WORK TASK
Below are records; transcribe only the line with "blue tube [408,193,497,251]" and those after it, through the last line, without any change.

RECORDS PROVIDED
↓↓↓

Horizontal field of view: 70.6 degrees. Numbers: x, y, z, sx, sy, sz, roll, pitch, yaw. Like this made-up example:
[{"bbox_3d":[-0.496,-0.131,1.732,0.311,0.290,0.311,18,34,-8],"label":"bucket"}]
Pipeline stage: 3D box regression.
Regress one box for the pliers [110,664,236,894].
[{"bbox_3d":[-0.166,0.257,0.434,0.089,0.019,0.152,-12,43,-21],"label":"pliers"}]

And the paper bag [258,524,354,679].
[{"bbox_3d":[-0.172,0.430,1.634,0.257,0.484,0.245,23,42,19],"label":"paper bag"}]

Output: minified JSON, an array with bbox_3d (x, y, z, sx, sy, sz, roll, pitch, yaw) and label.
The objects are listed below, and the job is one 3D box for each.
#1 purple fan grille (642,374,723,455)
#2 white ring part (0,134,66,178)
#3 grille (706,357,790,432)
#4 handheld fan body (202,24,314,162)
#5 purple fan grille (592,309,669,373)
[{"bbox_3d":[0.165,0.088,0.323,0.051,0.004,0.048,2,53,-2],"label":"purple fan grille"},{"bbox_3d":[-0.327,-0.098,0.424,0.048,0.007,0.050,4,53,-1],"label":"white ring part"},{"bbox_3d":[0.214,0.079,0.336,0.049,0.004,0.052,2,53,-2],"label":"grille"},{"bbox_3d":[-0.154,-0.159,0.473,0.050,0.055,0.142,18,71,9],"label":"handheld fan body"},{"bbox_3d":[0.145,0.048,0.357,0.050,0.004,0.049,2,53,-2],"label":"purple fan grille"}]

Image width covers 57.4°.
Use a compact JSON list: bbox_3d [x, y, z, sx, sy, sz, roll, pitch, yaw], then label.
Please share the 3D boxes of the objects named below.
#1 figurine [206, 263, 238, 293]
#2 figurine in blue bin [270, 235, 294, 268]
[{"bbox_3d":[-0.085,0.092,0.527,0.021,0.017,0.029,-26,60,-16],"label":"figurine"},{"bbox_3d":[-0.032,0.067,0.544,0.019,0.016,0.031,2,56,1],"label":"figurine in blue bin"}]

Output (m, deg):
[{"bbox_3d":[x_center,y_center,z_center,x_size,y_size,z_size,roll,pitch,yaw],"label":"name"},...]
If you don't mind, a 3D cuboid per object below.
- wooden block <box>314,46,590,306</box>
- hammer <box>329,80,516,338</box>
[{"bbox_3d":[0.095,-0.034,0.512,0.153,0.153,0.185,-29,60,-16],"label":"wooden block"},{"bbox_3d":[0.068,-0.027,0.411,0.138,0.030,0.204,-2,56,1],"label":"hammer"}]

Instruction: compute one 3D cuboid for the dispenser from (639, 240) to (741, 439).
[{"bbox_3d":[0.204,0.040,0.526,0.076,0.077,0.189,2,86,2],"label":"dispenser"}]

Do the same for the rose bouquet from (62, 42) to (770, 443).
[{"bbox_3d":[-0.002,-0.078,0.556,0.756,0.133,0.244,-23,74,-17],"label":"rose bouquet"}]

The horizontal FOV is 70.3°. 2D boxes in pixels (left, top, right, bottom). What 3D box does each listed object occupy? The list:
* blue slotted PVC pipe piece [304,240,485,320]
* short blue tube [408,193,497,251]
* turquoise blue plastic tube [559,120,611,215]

↑↑↑

OUTPUT OF THE TASK
* short blue tube [408,193,497,251]
* turquoise blue plastic tube [559,120,611,215]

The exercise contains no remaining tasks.